* _ASSIGNMENT_
List the lines of the material from the line holding "right elbow: (33, 101, -26)" through the line holding "left hip: (1150, 605, -9)", inclusive, as a numbered list with blank lines left out. Leave the pictures out of the answer.

* _DATA FOR REVIEW_
-*-*-

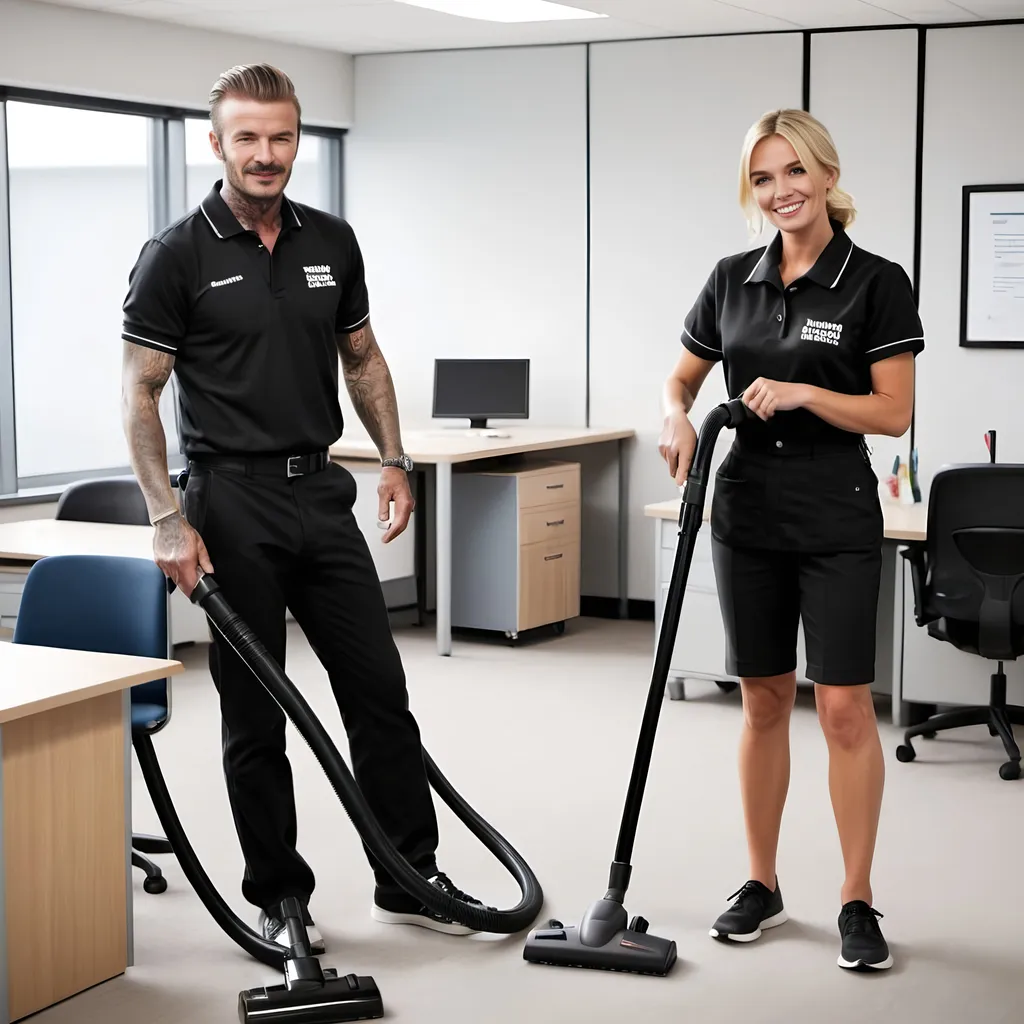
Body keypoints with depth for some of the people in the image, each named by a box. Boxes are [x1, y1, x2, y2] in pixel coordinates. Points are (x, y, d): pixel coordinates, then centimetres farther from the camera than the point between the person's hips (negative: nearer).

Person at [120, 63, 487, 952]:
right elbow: (140, 394, -9)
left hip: (322, 495, 5)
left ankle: (409, 878, 18)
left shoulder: (332, 243, 7)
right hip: (232, 504, -5)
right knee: (255, 715, 3)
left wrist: (394, 459, 7)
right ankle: (278, 896, 17)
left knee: (380, 691, 6)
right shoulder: (177, 255, -9)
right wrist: (169, 520, -16)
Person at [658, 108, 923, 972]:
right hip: (748, 511, 4)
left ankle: (858, 901, 7)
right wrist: (678, 418, -9)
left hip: (836, 519, -4)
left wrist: (801, 392, -21)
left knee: (845, 707, -4)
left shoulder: (876, 283, -8)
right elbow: (681, 380, 13)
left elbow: (894, 413, -10)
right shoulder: (732, 280, 6)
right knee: (764, 700, 11)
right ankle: (762, 885, 21)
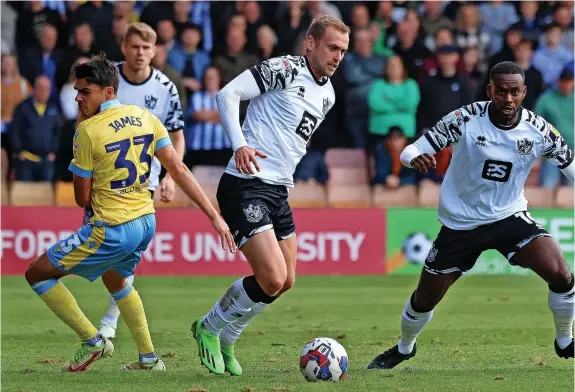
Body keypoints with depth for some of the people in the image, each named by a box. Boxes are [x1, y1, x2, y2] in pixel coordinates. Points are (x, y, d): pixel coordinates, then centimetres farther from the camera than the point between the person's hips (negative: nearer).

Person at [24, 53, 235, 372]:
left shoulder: (88, 130, -17)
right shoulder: (145, 118, 2)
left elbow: (82, 198, -9)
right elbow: (179, 170, 0)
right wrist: (214, 216, 1)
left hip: (111, 231, -8)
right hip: (146, 223, 8)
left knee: (37, 274, 5)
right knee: (115, 280, 36)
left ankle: (92, 340, 5)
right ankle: (148, 359, 35)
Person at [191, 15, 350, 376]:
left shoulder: (327, 95, 15)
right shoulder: (284, 70, -11)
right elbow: (228, 94, -15)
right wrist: (239, 144, -25)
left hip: (279, 191, 9)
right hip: (247, 187, -9)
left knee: (285, 282, 10)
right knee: (272, 280, -15)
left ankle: (225, 341, 29)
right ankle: (209, 329, 8)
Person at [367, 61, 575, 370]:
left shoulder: (538, 130, -13)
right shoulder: (465, 120, -19)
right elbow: (411, 151, -18)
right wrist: (415, 158, -41)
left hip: (510, 217, 1)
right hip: (460, 225, 0)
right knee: (425, 299, 7)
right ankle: (404, 348, 40)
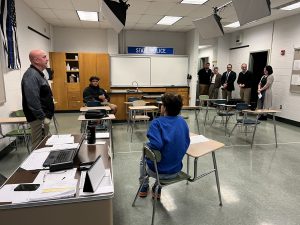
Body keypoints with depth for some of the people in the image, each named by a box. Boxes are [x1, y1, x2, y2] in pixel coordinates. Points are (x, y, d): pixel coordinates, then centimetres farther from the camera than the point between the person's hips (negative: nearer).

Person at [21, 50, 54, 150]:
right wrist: (43, 118, -22)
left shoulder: (38, 73, 14)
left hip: (44, 116, 10)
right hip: (39, 118, -10)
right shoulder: (31, 76, -18)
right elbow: (33, 101, -26)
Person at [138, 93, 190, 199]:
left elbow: (156, 145, -33)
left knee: (143, 159, 31)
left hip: (159, 171, -4)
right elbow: (186, 143, 1)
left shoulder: (157, 122, -21)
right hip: (176, 170, 4)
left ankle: (144, 187, 44)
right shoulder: (182, 121, -5)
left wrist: (147, 145, -12)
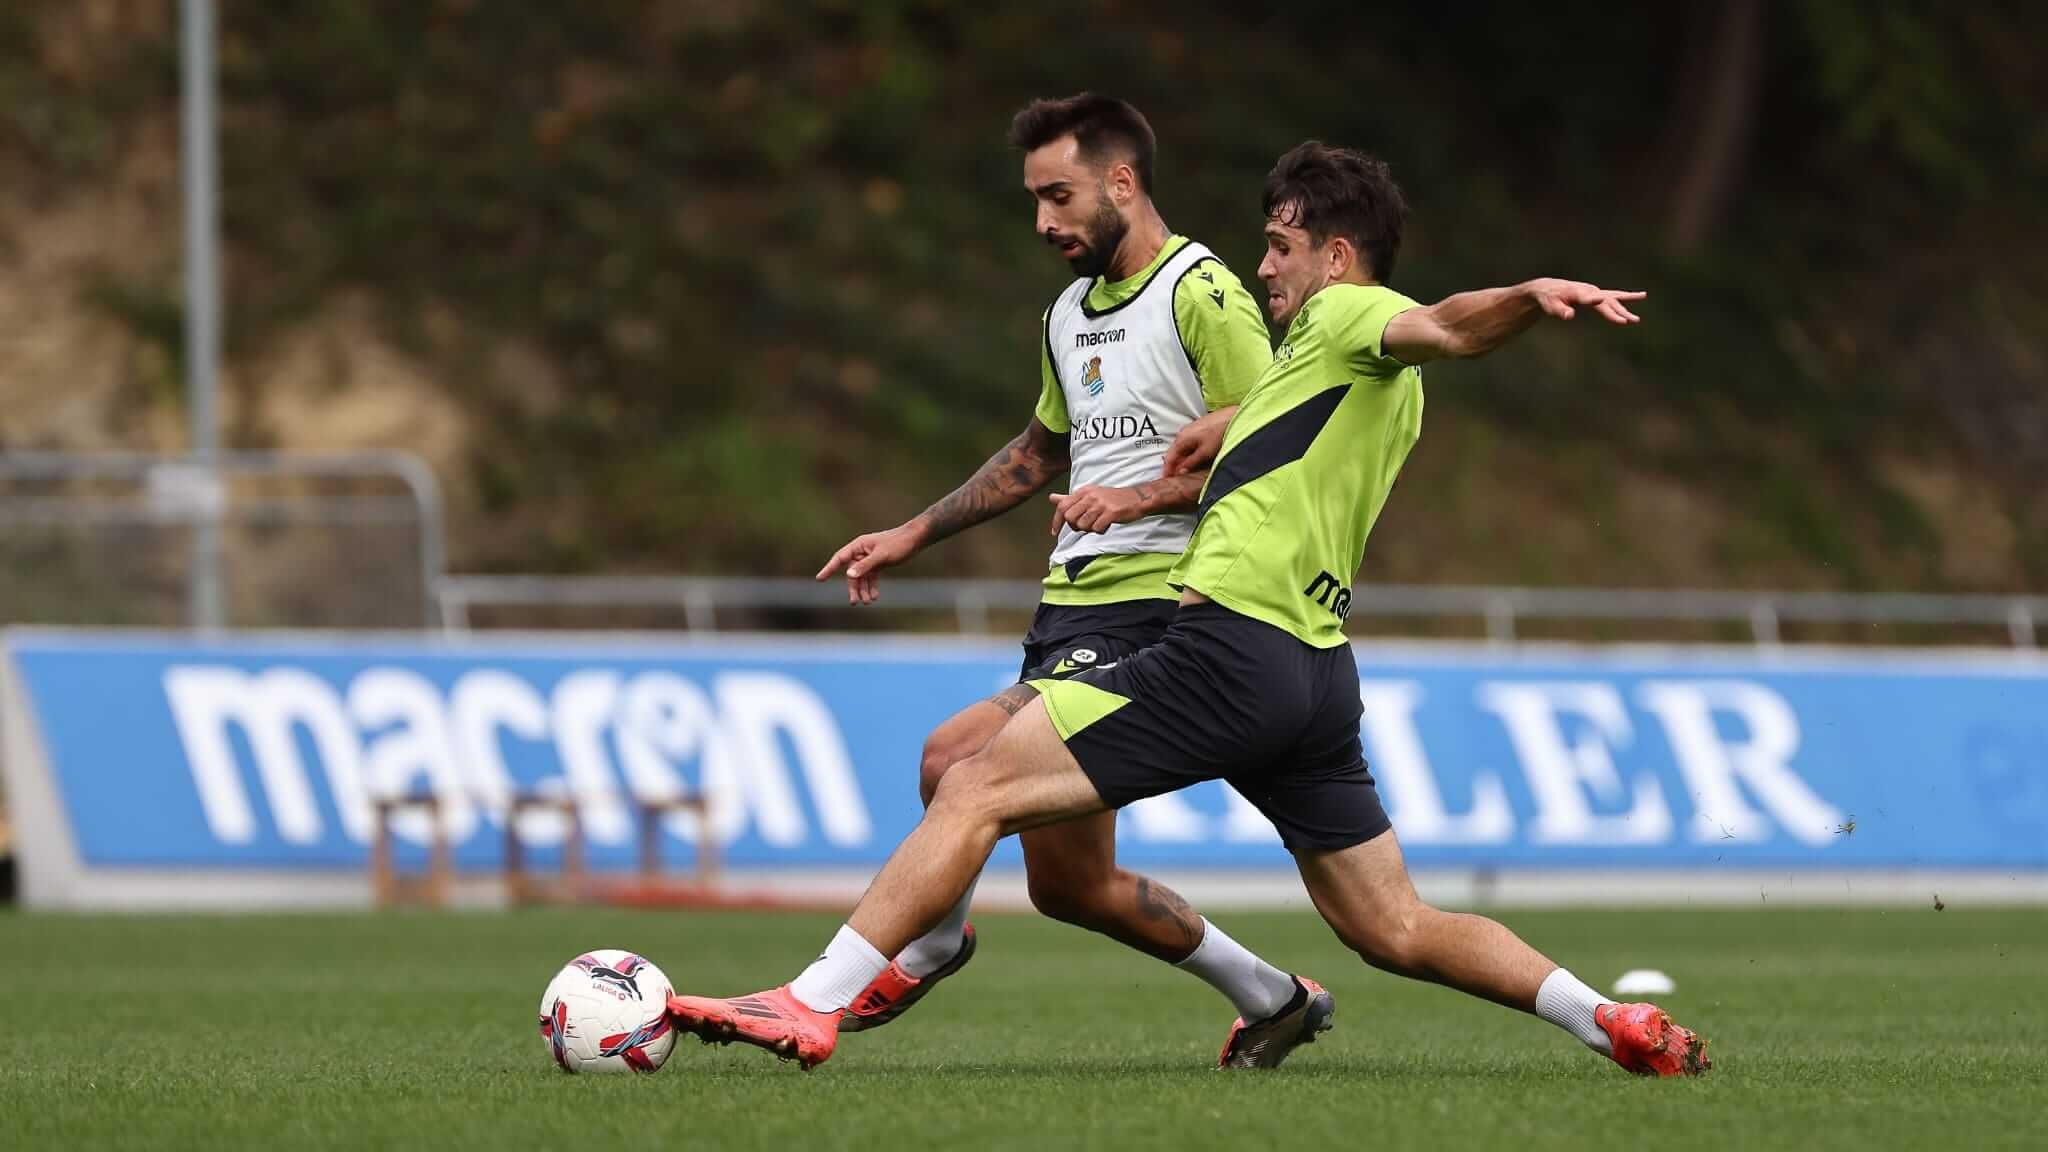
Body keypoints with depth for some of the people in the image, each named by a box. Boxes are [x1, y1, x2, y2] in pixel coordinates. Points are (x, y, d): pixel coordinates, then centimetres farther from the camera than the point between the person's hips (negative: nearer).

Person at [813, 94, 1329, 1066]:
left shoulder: (1203, 296, -9)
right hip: (1070, 603, 9)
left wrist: (1143, 494, -23)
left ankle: (925, 950, -1)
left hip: (1150, 605, -9)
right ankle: (1271, 1002, 19)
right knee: (1069, 885, 4)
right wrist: (911, 536, 30)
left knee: (957, 758, -24)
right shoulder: (1070, 312, 18)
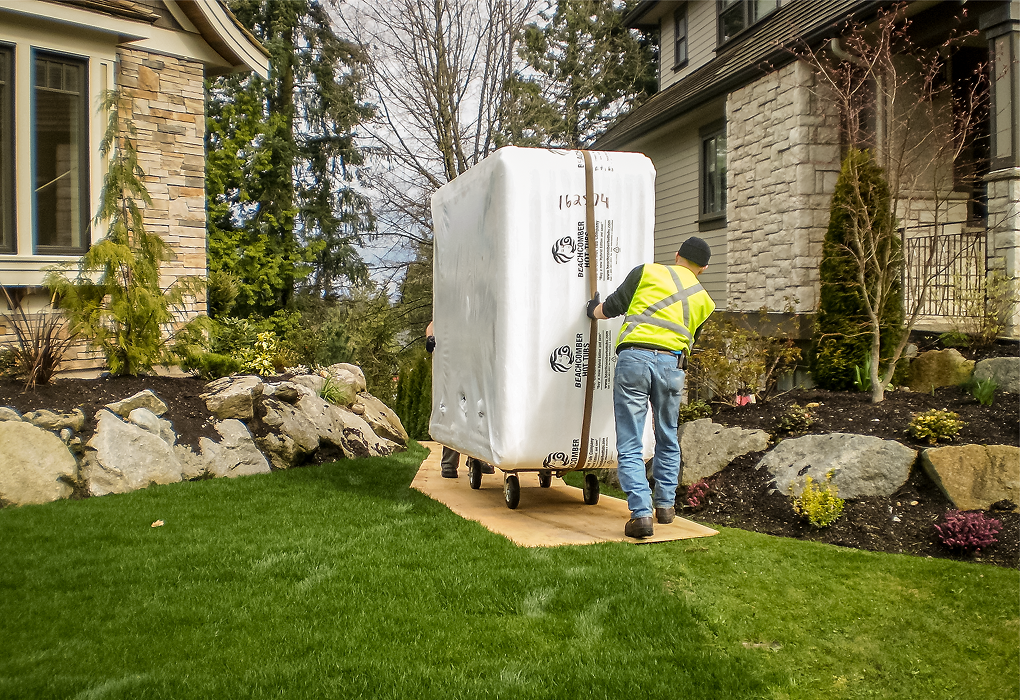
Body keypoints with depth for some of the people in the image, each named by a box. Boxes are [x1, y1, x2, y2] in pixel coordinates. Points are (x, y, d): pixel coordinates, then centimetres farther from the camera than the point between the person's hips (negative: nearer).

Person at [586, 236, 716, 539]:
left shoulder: (647, 272, 11)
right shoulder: (703, 300, 21)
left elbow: (611, 307, 13)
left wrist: (594, 310, 34)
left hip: (634, 358, -3)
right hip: (672, 364, 3)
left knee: (630, 446, 0)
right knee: (667, 440, 23)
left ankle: (641, 513, -7)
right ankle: (665, 505, 30)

-*-*-

* _ANSWER_
1. right elbow: (33, 101, -26)
2. Person at [138, 93, 190, 199]:
3. left elbow: (156, 145, -33)
4. left knee: (143, 159, 31)
5. left hip: (159, 171, -4)
6. right elbow: (186, 143, 1)
7. left shoulder: (157, 122, -21)
8. right hip: (176, 170, 4)
9. left ankle: (144, 187, 44)
10. right shoulder: (182, 121, -5)
11. left wrist: (147, 145, -12)
12. Body keypoints with depth for some of the people in the image, each named by a box. Boxes are [x1, y1, x2, y2] in pixel coordinates. Points are (x, y, d): pixel coordinates, then centimetres farther from the camera than the point between the person's hips (negative: nearer).
13. Person at [813, 94, 1329, 1066]:
14. left shoulder: (1203, 296, -9)
15. right hip: (1070, 603, 9)
16. left wrist: (1143, 494, -23)
17. left ankle: (925, 950, -1)
18. left hip: (1150, 605, -9)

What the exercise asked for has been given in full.